Да, мы нарушили правила. Черт — да мы просто скомкали правила и выбросили их в окно. Но правила, которые мы выбросили, были написаны для авианосных боевых групп и атомных подводных лодок, а не для отделений из семи человек. Как SEAL мы должны были написать свою собственную книгу правил — импровизированную Библию доктрины неконвенциональной войны. Это было достаточно сложно в системе, которую исторически было сложнее развернуть, чем линкор на полной скорости. Проблема усугублялась еще и тем, что Шестой отряд SEAL не только переписал устав обычного военно-морского флота, но также послал к черту устав SEAL. Шестой отряд SEAL никак не вписывался в систему военно-морского флота. Мы были сиротами, изгоями, париями — и я был главным парией. Когда меня отодвинули в сторону, в Шестом отряде все начало меняться.

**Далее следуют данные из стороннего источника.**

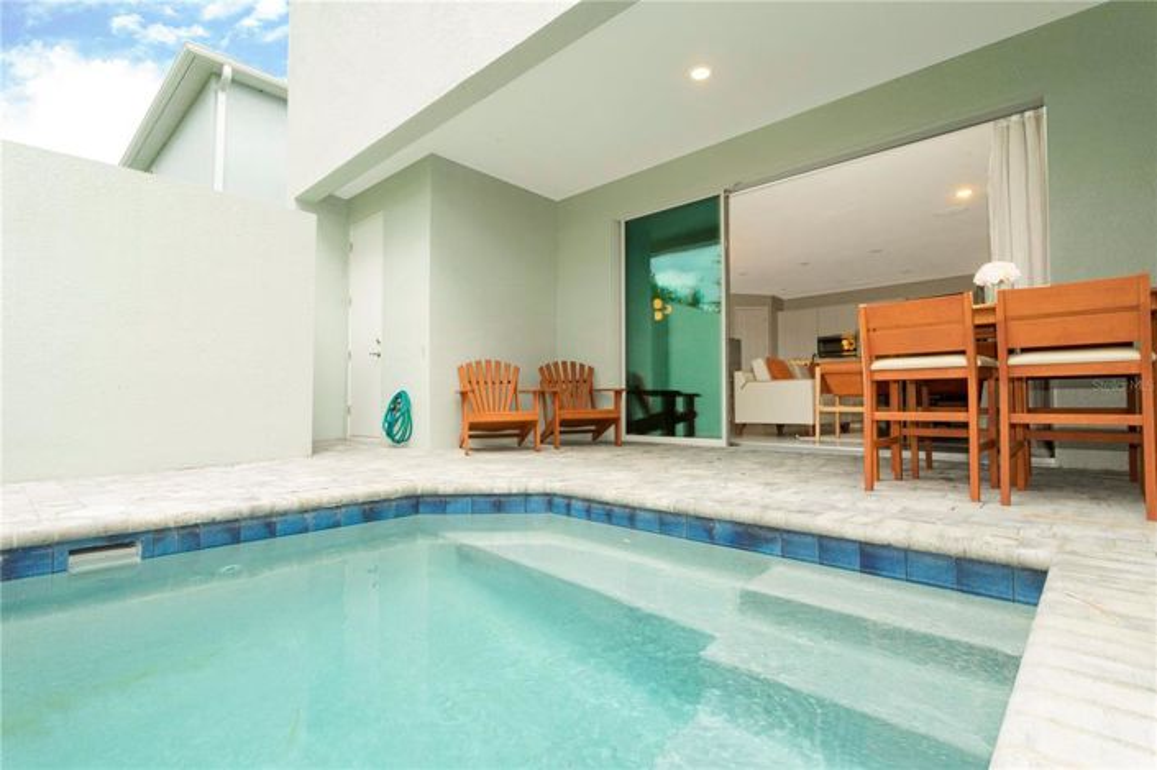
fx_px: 546
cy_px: 385
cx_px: 578
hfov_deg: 93.3
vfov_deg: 70.4
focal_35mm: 17
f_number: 20
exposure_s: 1/60
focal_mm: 17
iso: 1000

Боб придерживался дресс-кода в стиле Теда Лайонса: никаких усов Фу Манчи, никаких хвостиков, никаких сережек. Волосы могли касаться воротника, но не опускаться ниже его. Мужчины, которых я выбрал из-за их внешности подонков, теперь начали напоминать отбросы яппи.
Однако более важным для успеха миссии Шестого отряда SEAL было изменение стиля руководства, которое установил Боб. Он был пассивным, а не активным командиром. Я всегда шел впереди. Боб шел сзади. Он оставался в своем кабинете и посылал людей в поле. Он не тренировался вместе с ними. Он с ними не пил. Он с ними не общался. При Бобе Гормли целостность подразделения не распространялась на его командира.

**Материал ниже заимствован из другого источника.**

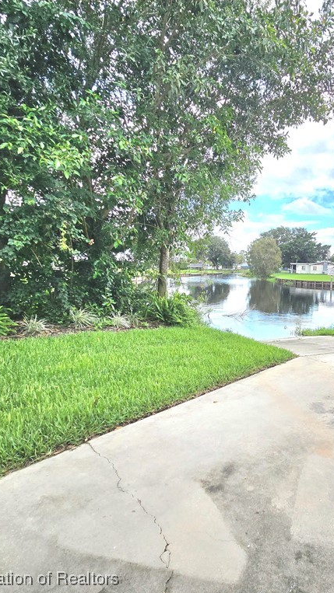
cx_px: 262
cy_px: 297
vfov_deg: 89.6
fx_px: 299
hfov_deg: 54.7
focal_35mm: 19
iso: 50
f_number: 2.2
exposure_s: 1/2500
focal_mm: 2.2
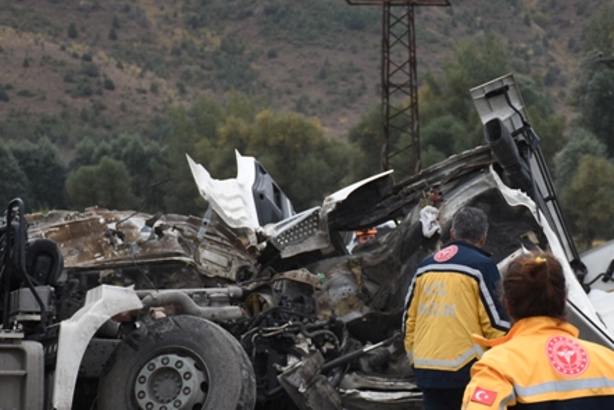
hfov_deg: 9.5
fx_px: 3702
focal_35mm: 217
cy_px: 318
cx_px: 401
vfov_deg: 6.3
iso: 200
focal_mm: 80
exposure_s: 1/250
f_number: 5.3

Я слышал об этих тревожных событиях, но издалека. Мне предстоял тридцатидневный отпуск, и я хотел использовать его весь. Я не мог вспомнить, когда в последний раз получал тридцатидневный отпуск. Моя жена гостила у своей семьи в Нью-Джерси, а я провел месяц, нанося новый слой краски на наш дом. Это упражнение пошло мне на пользу — оно помогло избавиться от некоторого разочарования, которое я испытывал. Затем, отдохнувший и загорелый, я поехал в Вашингтон. Военно-морской флот все еще должен был мне год обучения в Национальном Военном колледже, и пришло время этим заняться.
Вот только я не попал в Национальный Военный колледж. Никто не предупредил меня, что меня бортанули. Собственно, если бы не некоторые старшины, которые шепотом говорили о том, что должно было произойти, я бы появился в Форт-Макнайр, зарегистрировался и испытал бы позор, когда мне бы публично сообщили, что военно-морской флот удалил мое имя из списка обучающихся. Но моя разведывательная сеть Шестого отряда SEAL все еще действовала. Поэтому меня предупредили и я там не появился. Вместо этого, я отправился в управление вооруженных сил по личному составу и столкнулся там с контр-адмиралом, которого знал несколько лет. Я буду звать его Дейв. Он не выглядел счастливым, увидев меня.
— Я слышал, что не попадаю в Национальный Военный колледж.
Дейв хмыкнул, откашлялся и, наконец, заговорил:
— Ну, Дик, политика заключается в том, чтобы не посылать туда людей без девяносто пяти процентных шансов, что они получат повышение до капитана первого ранга.
— Это относится ко мне?
— Выходит, что так. У тебя в личном деле есть Статья 15 — официальное письмо с выговором.
— Я подаю аппеляцию. Мне сделали выговор за автомобильную аварию, в которой я даже не был за рулем. Мой водитель вел машину, а не я.